Concernant les probiotiques, les auteurs du protocole disent que les résultats des études sont contrastés. Ils citent la référence n° 47, une analyse qui a pris en compte seulement 5 études randomisées, qui ont toutes des biais méthodologiques significatifs dans le domaine des caractéristiques des personnes incluses, des hypothèses de l’étude, du manque de puissance statistique, des définitions imprécises et des conflits d’intérêt potentiels. Dans les 2 études les plus importantes, les auteurs reconnaissent qu’ils sont des employés de la firme commercialisant le probiotique testé par l’étude. La dernière analyse de la Cochrane sur le sujet concluait que les preuves étaient faibles et que le risque de biais était élevé. Il est donc surprenant que les auteurs de ce protocole accordent à l’utilisation des probiotiques le score de 1-2 pour la fiabilité des données. Il est encore plus surprenant que, dans les recommandations pour la gestion des mastites bactériennes, les auteurs précisent que la prise maternelle de probiotiques n’a pas d’impact sur le microbiote lacté, ce qui revient à dire qu’ils n’ont aucun impact.

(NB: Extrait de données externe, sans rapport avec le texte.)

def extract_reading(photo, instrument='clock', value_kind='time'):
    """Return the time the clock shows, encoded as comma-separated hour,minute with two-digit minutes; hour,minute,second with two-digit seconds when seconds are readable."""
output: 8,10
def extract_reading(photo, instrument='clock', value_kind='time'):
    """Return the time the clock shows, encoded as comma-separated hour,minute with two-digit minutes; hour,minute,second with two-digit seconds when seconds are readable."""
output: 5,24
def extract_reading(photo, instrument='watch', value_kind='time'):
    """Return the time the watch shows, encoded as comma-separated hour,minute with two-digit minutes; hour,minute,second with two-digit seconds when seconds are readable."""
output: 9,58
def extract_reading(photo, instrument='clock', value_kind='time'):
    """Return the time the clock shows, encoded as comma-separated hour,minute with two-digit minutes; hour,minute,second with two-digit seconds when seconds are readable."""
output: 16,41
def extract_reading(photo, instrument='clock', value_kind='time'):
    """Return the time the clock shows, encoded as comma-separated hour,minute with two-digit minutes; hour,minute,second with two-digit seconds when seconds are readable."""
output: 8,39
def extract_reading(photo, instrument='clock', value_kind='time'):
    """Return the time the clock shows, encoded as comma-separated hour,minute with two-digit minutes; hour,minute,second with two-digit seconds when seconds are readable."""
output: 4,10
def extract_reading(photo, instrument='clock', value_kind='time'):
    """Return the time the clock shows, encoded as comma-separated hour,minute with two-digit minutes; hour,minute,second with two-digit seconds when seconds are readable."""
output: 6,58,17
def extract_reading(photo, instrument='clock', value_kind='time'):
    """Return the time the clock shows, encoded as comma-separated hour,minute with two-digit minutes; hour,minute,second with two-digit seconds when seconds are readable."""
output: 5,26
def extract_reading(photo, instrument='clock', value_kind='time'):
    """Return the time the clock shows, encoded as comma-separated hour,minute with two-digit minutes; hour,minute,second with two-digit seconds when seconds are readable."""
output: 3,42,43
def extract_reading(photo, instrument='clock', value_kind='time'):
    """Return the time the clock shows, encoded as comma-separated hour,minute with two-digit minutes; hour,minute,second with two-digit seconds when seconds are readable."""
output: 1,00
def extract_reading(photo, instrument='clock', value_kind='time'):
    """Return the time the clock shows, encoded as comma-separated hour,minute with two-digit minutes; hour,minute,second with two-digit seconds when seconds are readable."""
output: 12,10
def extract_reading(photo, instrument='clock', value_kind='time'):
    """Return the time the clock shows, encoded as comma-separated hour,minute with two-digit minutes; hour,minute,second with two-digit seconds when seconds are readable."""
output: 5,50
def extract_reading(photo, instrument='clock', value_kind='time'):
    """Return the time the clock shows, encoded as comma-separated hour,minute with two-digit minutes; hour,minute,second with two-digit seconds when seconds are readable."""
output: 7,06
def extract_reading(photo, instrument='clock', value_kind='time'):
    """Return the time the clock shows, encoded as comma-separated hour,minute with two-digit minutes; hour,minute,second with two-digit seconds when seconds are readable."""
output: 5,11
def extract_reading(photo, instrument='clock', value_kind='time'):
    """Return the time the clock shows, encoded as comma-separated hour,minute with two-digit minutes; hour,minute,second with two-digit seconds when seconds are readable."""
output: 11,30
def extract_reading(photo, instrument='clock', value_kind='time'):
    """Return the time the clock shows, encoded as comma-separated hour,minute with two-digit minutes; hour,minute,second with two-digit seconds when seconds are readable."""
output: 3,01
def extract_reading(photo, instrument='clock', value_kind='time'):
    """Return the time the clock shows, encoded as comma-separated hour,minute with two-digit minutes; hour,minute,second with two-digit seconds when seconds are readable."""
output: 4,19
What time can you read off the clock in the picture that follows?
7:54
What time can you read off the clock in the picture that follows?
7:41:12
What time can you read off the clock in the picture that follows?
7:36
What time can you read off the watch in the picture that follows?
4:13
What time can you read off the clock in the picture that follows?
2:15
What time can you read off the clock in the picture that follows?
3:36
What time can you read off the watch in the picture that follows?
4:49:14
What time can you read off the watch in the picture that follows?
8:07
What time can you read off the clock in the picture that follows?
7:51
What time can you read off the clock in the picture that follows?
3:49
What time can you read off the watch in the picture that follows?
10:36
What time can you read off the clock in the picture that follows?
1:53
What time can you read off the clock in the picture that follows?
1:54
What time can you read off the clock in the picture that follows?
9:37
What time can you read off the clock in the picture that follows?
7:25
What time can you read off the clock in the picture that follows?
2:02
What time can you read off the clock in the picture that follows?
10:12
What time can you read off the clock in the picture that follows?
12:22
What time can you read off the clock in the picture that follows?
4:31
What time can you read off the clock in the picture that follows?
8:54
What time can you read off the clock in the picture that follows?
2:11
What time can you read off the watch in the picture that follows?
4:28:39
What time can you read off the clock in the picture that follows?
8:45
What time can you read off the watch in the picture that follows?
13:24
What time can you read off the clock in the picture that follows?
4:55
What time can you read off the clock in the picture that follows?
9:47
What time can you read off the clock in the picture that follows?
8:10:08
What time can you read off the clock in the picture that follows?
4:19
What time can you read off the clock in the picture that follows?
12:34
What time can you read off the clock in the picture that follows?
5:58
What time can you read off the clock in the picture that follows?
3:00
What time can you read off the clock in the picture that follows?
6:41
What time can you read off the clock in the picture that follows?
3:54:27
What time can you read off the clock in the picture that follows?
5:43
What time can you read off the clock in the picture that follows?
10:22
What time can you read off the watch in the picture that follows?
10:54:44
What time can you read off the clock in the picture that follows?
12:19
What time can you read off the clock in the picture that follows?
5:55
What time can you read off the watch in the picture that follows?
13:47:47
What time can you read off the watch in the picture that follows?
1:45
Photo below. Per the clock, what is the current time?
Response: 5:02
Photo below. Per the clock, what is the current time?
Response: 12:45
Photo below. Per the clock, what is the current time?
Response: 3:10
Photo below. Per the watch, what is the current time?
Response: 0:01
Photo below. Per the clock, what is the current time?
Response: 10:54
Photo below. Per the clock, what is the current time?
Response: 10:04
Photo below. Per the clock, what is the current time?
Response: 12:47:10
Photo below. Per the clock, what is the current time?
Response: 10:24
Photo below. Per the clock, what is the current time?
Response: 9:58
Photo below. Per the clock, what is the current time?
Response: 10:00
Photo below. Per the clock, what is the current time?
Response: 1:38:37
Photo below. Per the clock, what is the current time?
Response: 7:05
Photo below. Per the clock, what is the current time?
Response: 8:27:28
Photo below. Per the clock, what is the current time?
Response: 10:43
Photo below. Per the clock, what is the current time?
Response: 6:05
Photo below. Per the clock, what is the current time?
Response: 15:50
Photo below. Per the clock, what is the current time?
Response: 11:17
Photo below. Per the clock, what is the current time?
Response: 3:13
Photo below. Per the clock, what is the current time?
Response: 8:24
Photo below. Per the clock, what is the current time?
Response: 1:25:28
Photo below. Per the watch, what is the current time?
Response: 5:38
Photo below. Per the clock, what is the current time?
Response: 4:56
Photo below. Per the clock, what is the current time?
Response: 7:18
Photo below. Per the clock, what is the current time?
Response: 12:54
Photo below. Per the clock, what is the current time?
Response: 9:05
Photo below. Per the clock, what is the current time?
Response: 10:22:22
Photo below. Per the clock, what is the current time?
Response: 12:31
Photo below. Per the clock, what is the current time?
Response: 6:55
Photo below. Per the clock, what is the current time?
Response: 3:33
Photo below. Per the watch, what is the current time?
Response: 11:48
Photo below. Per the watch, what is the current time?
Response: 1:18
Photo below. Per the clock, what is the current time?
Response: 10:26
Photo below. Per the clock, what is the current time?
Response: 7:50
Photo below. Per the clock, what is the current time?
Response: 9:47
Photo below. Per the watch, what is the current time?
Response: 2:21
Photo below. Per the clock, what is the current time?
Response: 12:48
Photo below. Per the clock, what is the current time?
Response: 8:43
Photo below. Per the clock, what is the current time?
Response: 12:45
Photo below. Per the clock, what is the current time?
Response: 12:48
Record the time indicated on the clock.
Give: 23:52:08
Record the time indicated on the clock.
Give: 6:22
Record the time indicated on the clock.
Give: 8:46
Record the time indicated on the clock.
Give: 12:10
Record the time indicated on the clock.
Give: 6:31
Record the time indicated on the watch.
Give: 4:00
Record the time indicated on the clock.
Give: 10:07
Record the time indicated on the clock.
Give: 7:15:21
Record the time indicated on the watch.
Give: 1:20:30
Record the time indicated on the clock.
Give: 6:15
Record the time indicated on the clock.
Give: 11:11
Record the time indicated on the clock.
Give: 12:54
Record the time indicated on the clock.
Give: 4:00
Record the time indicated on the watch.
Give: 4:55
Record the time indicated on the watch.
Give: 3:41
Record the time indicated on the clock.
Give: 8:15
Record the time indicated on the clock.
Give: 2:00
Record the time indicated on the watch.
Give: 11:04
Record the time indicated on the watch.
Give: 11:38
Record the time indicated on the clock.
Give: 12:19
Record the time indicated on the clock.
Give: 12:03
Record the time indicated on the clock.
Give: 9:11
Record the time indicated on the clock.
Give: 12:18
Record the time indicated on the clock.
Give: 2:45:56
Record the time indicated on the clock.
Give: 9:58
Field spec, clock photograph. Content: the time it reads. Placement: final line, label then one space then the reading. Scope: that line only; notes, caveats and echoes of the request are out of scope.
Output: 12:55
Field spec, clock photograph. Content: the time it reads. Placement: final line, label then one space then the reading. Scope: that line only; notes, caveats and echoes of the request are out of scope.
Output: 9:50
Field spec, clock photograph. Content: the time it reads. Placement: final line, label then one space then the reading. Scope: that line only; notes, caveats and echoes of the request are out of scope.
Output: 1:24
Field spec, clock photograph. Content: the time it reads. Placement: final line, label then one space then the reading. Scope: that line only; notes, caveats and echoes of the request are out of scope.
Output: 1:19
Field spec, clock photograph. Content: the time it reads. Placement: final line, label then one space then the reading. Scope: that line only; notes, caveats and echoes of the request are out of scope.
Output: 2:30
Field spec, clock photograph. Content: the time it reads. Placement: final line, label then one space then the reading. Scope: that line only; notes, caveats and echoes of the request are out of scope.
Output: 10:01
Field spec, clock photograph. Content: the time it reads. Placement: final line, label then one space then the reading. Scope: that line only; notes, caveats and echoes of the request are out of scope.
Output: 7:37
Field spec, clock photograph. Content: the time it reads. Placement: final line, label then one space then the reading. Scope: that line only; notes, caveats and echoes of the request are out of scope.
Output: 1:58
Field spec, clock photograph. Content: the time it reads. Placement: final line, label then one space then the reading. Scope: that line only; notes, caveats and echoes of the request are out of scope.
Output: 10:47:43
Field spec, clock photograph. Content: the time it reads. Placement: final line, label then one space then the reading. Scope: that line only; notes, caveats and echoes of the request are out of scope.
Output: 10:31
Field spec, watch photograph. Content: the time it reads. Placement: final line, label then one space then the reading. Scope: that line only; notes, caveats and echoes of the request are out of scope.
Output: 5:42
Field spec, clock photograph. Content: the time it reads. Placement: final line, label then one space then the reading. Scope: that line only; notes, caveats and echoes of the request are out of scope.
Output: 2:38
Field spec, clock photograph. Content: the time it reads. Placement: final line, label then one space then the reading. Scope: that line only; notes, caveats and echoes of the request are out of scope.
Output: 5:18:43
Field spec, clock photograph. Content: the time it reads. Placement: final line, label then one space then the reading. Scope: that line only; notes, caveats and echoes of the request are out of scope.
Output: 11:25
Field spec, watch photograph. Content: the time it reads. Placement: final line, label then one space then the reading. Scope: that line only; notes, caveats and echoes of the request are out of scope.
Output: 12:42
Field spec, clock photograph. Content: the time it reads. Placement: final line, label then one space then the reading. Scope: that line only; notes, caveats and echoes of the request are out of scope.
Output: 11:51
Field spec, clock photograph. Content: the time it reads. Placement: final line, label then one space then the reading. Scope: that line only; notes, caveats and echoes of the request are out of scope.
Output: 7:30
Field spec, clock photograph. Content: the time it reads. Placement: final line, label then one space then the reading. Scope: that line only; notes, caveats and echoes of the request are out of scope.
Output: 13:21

Concernant les recommandations pour les mastites récurrentes, il est remarquable que des recommandations détaillées soient faites pour un problème pour lequel, d’après les auteurs de ce protocole, il n’existe pas de consensus concernant sa définition. Les indicateurs à partir desquels il est recommandé de faire une analyse bactériologique du lait sont éparpillés dans le texte, et il n’existe aucune information (et pas davantage de preuves) sur la façon d’interpréter les résultats. Les auteurs disent que, bien que les Staphylocoques coagulase négative soient couramment présents dans le lait maternel, ils peuvent également se comporter comme des pathogènes opportunistes dans les mastites, et ils citent une étude (n° 67) qui présente tellement de biais méthodologiques qu’elle est coté 2/13 par la JBI Critical Appraisal Checklist pour les études randomisées contrôlées. En bref, il n’existe aucune preuve à l’appui de leur affirmation. Ils suggèrent également que l’on peut envisager la prise quotidienne à visée préventive de probiotiques comme le Lactobacillus fermentum, ou mieux le Lactobacillus salivarius, en citant une étude des mêmes auteurs (JMR et son équipe), qui ont des liens étroits avec l’industrie des probiotiques et qui n’ont pas fourni de preuves claires concernant leur efficacité et leur sécurité dans le cadre des mastites. 8 des 77 références de ce protocole sont des études menées par cette équipe. Les recommandations concernant la gestion des mastites subaiguës sont elles aussi truffées d’incohérences, et les références 70-72 sont dépourvues de pertinence pour les recommandations en question. Enfin, ce protocole comporte un nombre excessif de photographies dont certaines ne sont pas pertinentes, ce qui n’est pas pour améliorer la clarté de ce protocole.
En conclusion
Globalement, ce protocole est confus et fondé sur de maigres preuves. Il utilise des termes qui ne sont pas approuvés par la littérature scientifique et il embrouille plus qu’il ne clarifie le panorama des mastites. Il suggère des traitements non fondés sur des preuves au lieu de dire qu’il n’y a pas suffisamment de données pour recommander l’utilisation de probiotiques, de lécithine ou d’ultrasons. Tout cela va induire de la confusion chez les professionnels de santé, ainsi qu’une médicalisation excessive qui aura un coût pour les familles.
Bonjour,
Je suis tombée sur l'étude mentionnée à cause d'une animatrice déconcertée par cette étude soi-disant "bousculant les données précédentes". En parcourant le protocole, surtout dés la page 7, sous "Recommandations" on trouve comme indications: soutient psychologique de la mère, diminution du stress, repos, allaitement à la demande, mais ne pas vider le sein!!! Donc ne pas stimuler en plus avec des massages agressifs ou des tire-laits. À mon avis pas vraiment différent de ce que dit la LLL, mais peut-être différent de ce que le personnel médical conseillait dans un hôpital!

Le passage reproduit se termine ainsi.